Les statistiques officielles – fondement d’une gouvernance fondée sur des faits – sont aujourd’hui prises entre deux feux : la politique et la défiance du public. Dans certains pays, les agences sont marginalisées ; dans d’autres, les citoyens doutent de leur utilité. Si les systèmes statistiques ne parviennent pas à refléter les réalités vécues, s’ils ne fournissent que de simples moyennes abstraites, ils risquent de devenir une victime de plus de la crise de confiance démocratique.
« L’inflation est maîtrisée. » « Le PIB [produit intérieur brut] progresse. » « Nos villes sont sûres. » Ces affirmations, répétées à longueur de communiqués, suscitent désormais plus de méfiance que d’adhésion. Car pour de nombreux citoyens, les factures s’envolent, les économies s’amenuisent et l’avenir des générations futures s’obscurcit. Quand les chiffres contredisent l’expérience vécue, la confiance dans les experts s’effondre.
Depuis des décennies, les offices statistiques décrivent le monde à coups d’agrégats : PIB, chômage, inflation. Ces indicateurs sont utiles, mais leur logique gomme les écarts : le macro prime sur le micro, la moyenne efface la marge. Dire que « l’économie croît » n’a guère de sens pour celui qui voit son pouvoir d’achat s’éroder. D’où la montée d’une exaspération, que l’on pourrait résumer ainsi : « On ne mange pas du PIB. »
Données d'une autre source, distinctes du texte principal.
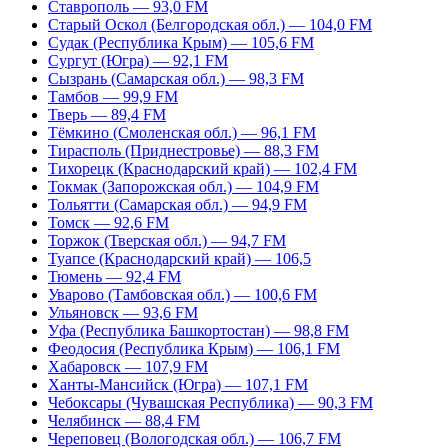
Ставрополь — 93,0 FM
Старый Оскол (Белгородская обл.) — 104,0 FM
Судак (Республика Крым) — 105,6 FM
Сургут (Югра) — 92,1 FM
Сызрань (Самарская обл.) — 98,3 FM
Тамбов — 99,9 FM
Тверь — 89,4 FM
Тёмкино (Смоленская обл.) — 96,1 FM
Тирасполь (Приднестровье) — 88,3 FM
Тихорецк (Краснодарский край) — 102,4 FM
Токмак (Запорожская обл.) — 104,9 FM
Тольятти (Самарская обл.) — 94,9 FM
Томск — 92,6 FM
Торжок (Тверская обл.) — 94,7 FM
Туапсе (Краснодарский край) — 106,5
Тюмень — 92,4 FM
Уварово (Тамбовская обл.) — 100,6 FM
Ульяновск — 93,6 FM
Уфа (Республика Башкортостан) — 98,8 FM
Феодосия (Республика Крым) — 106,1 FM
Хабаровск — 107,9 FM
Ханты-Мансийск (Югра) — 107,1 FM
Чебоксары (Чувашская Республика) — 90,3 FM
Челябинск — 88,4 FM
Череповец (Вологодская обл.) — 106,7 FM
La crise est aussi d’ordre épistémologique : qui décide du contenu des savoirs ? Trop souvent, les experts ont monopolisé la définition des statistiques officielles. Leur travail reste indispensable, mais il doit s’ouvrir. En privilégiant les chiffres aux récits, les institutions statistiques se coupent de ceux qu’elles représentent. Une fois la confiance rompue, même les données les plus rigoureuses deviennent suspectes. Loin de rendre l’expertise obsolète, la participation citoyenne peut la renforcer : en révélant les angles morts, en enrichissant les indicateurs de la complexité du réel.